News :: International Relations
To hell with Judith Miller
That’s what I said. And to hell with the press’s sanctimonious lamentations over First Amendment rights. If they were so fucking committed to the press being some kind of democratic tripwire, they wouldn’t behave like such craven hucksters about virtually every real issue that comes along. In particular, they would be critical of themselves about the likes of propaganda hacks like Judith Miller.
Jose Padilla, Wen Ho Lee, and lengthening list of others have had their Constitutional rights trampled as public spectacles in which the press participates as eagerly as any lynching crowd on a picnic, but where was Judith Miller when all this was happening?
She was working for the White House as a disinformation specialist even as she worked for the mighty New York fucking Times, helping the administration make its case for the war in Iraq. No single reporter was more solicitous in retransmitting the Rendon Group’s fabrication about mushroom clouds over New York and the Saddam-A-bomb.

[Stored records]
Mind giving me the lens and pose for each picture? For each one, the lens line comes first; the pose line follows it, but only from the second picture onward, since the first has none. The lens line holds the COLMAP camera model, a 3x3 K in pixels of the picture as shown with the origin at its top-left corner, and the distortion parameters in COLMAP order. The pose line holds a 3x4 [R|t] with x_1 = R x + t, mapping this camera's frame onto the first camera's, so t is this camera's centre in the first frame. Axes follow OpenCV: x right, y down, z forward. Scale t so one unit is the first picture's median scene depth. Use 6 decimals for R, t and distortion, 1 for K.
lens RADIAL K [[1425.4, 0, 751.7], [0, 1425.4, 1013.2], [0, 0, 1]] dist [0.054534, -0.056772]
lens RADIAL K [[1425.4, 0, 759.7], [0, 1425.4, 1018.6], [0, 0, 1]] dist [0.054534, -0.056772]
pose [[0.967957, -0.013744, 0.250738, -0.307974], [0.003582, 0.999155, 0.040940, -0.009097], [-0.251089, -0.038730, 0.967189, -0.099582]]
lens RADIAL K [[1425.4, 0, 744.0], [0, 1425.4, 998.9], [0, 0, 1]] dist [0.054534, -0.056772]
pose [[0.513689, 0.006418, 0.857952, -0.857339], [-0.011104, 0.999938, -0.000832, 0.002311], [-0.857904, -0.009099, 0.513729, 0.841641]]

> [TASK ITEM A]:
In the piece on Judith Miller, what newspaper was she working for while helping the administration make its case for the war in Iraq?
> [TASK ITEM B]:
Please print the part of the piece on Judith Miller from "Jose Padilla, Wen" to "this was happening?".

> [TASK ANSWER A]:
The New York Times.

> [TASK ANSWER B]:
Jose Padilla, Wen Ho Lee, and lengthening list of others have had their Constitutional rights trampled as public spectacles in which the press participates as eagerly as any lynching crowd on a picnic, but where was Judith Miller when all this was happening?